Work to do:
[A] Name every hotel or inn that appears in the passage on the history of the Broughton Rangers club.
[B] Extend the history of the Broughton Rangers club, starting right after its final sentence.
[START OF Selection]
The club was founded in 1877 as Broughton and added Rangers for its second season. The club's headquarters was the Bridge Inn on Lower Broughton Road and home games were played at Wheater's Field. On 15 December 1888, Rangers lost to New Zealand Natives 8–0. From 1892 the headquarters was the Grosvenor Hotel on the corner of Great Clowes Street and Clarence Street.

A motion to join the Northern Union was moved by the club captain and carried unanimously. Broughton Rangers was one of 21 clubs which met at the George Hotel, Huddersfield on 29 August 1895 and formed the Northern Rugby Football Union. Broughton had a successful start in the Northern Union, winning the Lancashire League in 1896–97 and 1898–99. In 1901–02 the county leagues were amalgamated and Rangers were inaugural champions, securing the title by February and finishing 12 points ahead of Salford. Broughton secured the double, winning the Challenge Cup with a 25–0 victory over Salford at Rochdale, with captain Bob Wilson the first player to score three tries in a final.
[END OF Selection]
[START OF Recorded information]
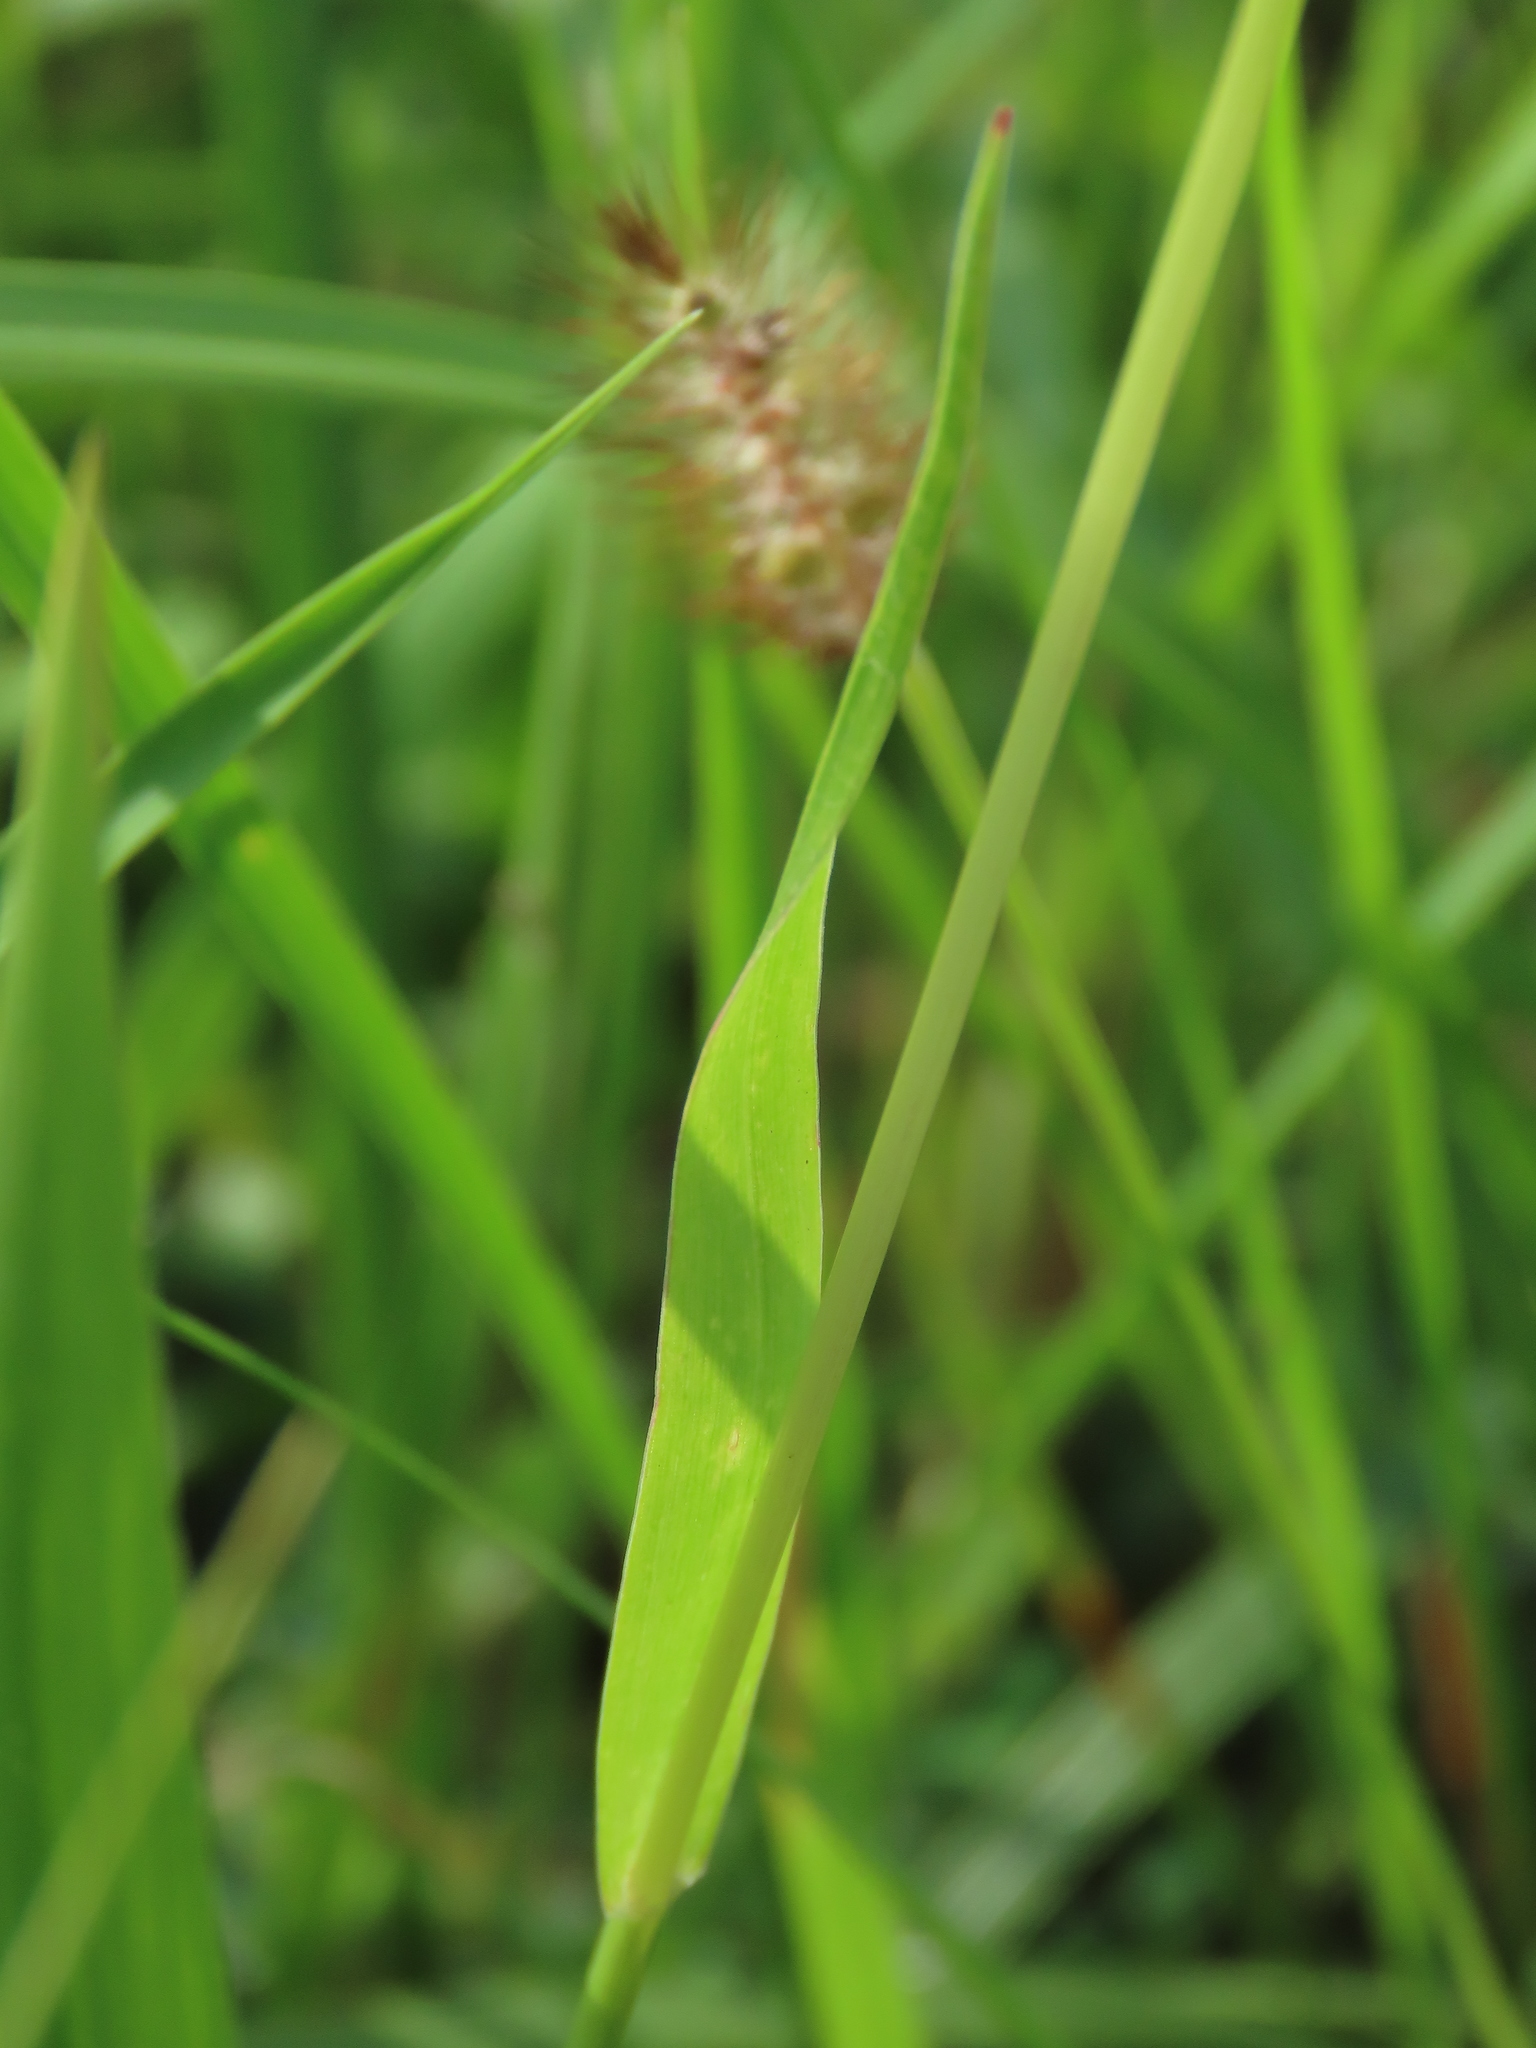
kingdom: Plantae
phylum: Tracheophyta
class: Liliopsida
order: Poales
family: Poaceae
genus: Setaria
[END OF Recorded information]
[START OF Recorded information]
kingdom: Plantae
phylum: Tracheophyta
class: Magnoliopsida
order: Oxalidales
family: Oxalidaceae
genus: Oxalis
[END OF Recorded information]
[START OF Recorded information]
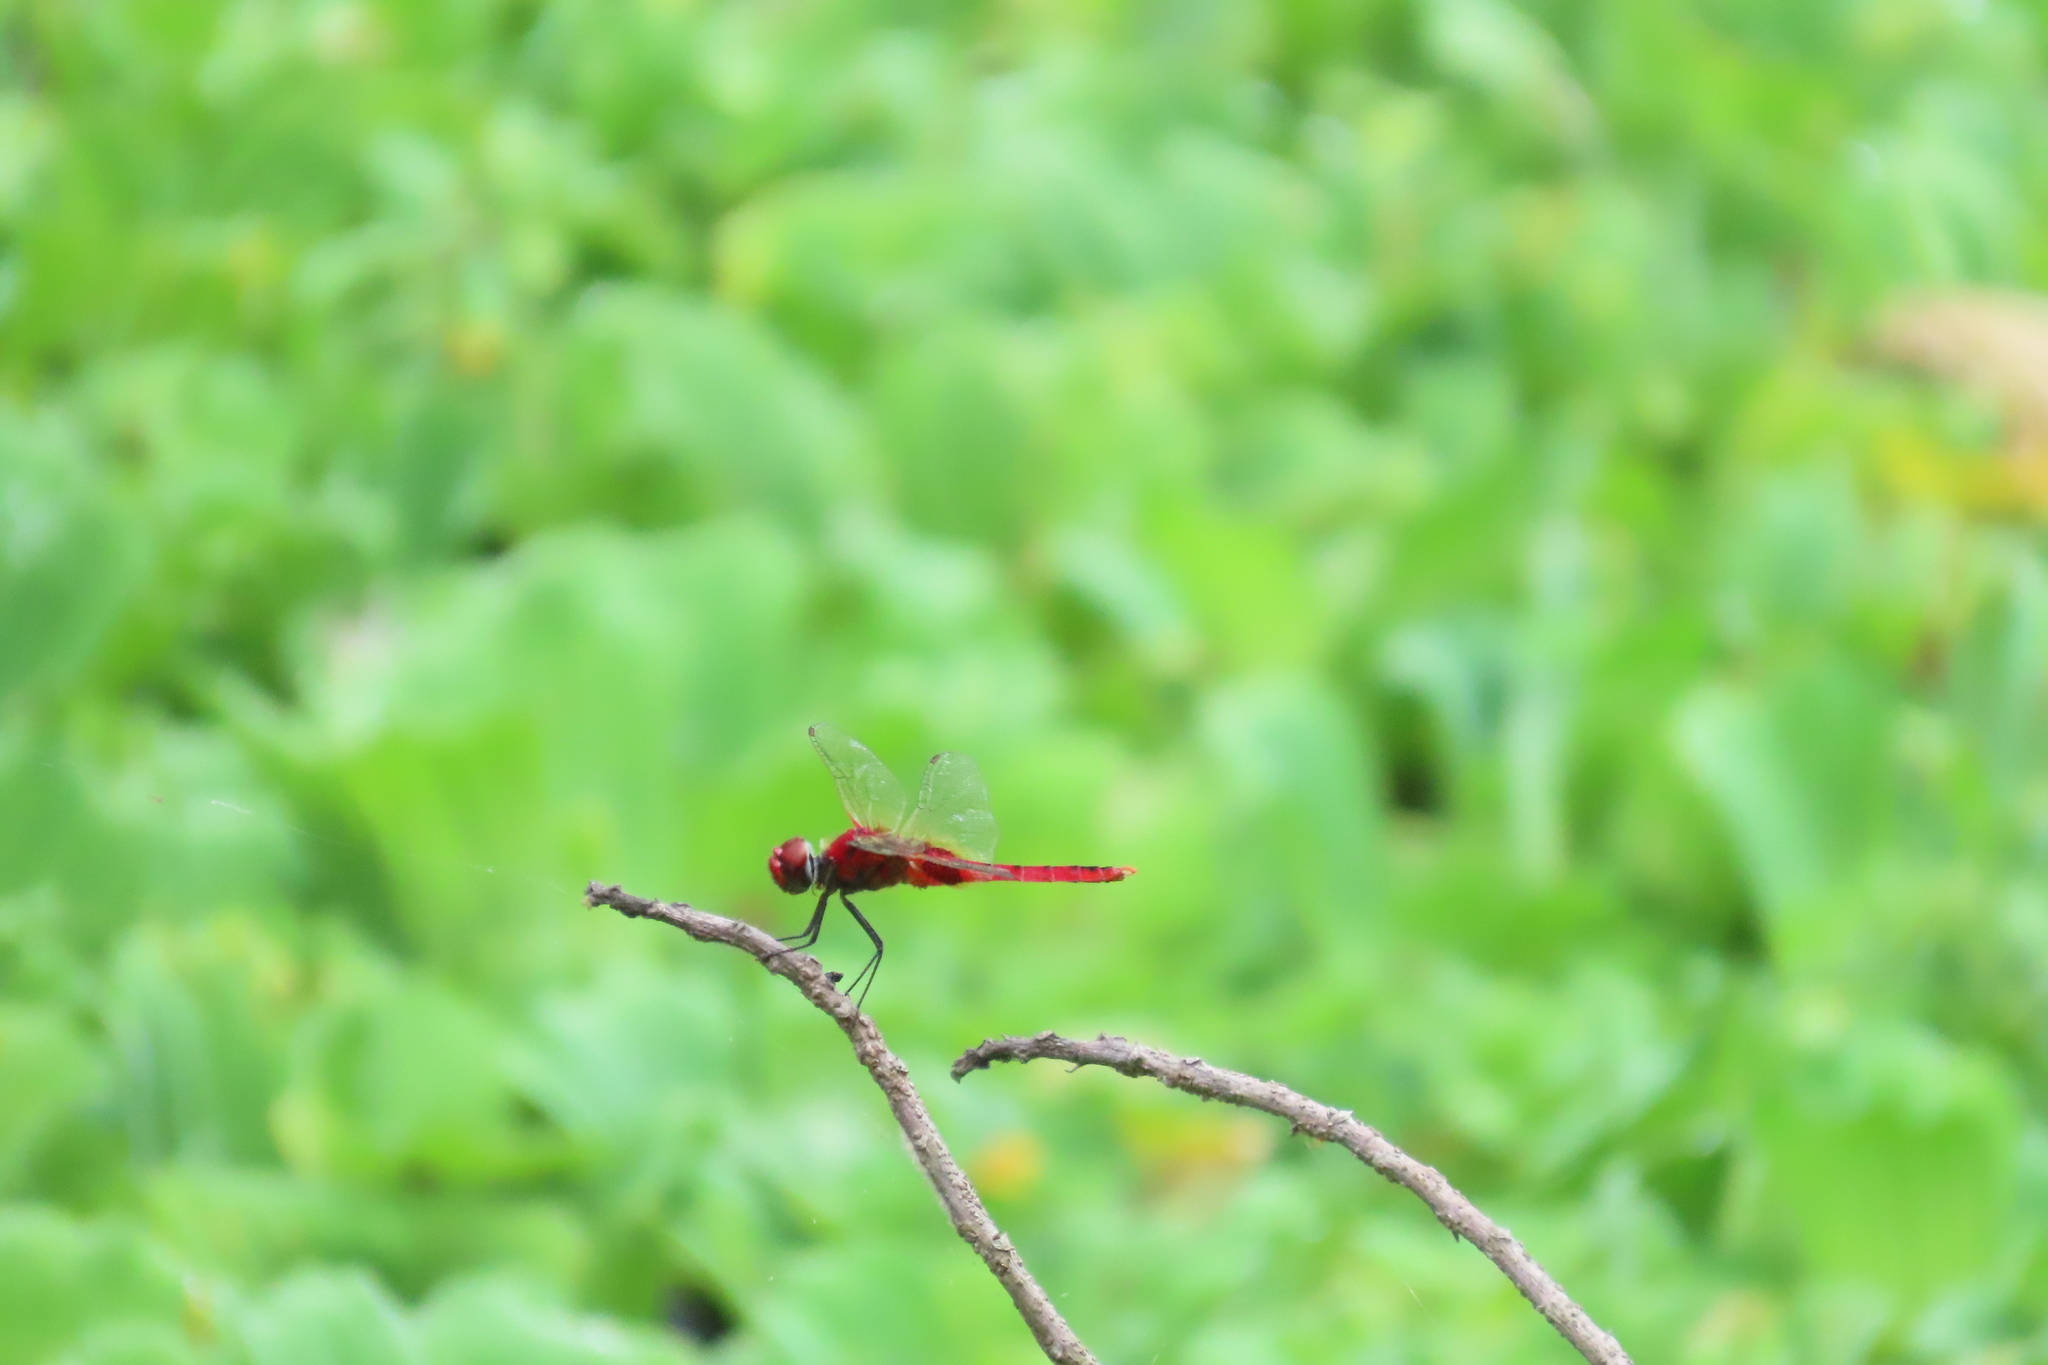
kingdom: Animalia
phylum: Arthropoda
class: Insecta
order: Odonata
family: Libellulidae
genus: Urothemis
[END OF Recorded information]
Written answers:
[A] Bridge Inn, Grosvenor Hotel, George Hotel

[B]
===1906–1917: Early success===
Rangers appeared in successive Lancashire Cup finals in 1906–07 and 1907–08, beating Warrington 15–6 at Central Park, Wigan but losing to Oldham 16–9 at Rochdale 12 months later. The Rangers reached the top-four semi-finals in 1907–08, losing to All Four Cups winners Hunslet.

In October 1907, Broughton Rangers lost 14–20 to New Zealand during their All Golds tour. New Zealand led early in the game and despite a Rangers comeback, the tourists won in front of 24,000 spectators.

The club won the 1910–11 Challenge Cup, beating Wigan 4–0 at the Willows, Salford in front of a crowd of 8,000.

Broughton's last game at Wheater's Field was against St. Helens on 9 April 1913 before moving to the Cliff on Lower Broughton Road, Higher Broughton.

===Inter-war years===
Broughton's highest league position between 1918 and 1939 was sixth in 1935–36 and its lowest, 27th in 1927–28, with Rangers generally finishing in the bottom half of the league. The only trophy won in the inter-war years was the 1920–21 Lancashire Cup, when they defeated Leigh 6–3 at Salford in front of 25,000 spectators.

In 1933, Broughton Rangers moved to Belle Vue Stadium, inside the speedway track. On 18 September 1935 Rangers signed future Lance Todd Trophy winner Frank Whitcombe from Army Rugby Union, buying him out of the army for a fee of £100. Two years later in 1938, they sold him to Bradford Northern for £850, a world record fee for a front row forward.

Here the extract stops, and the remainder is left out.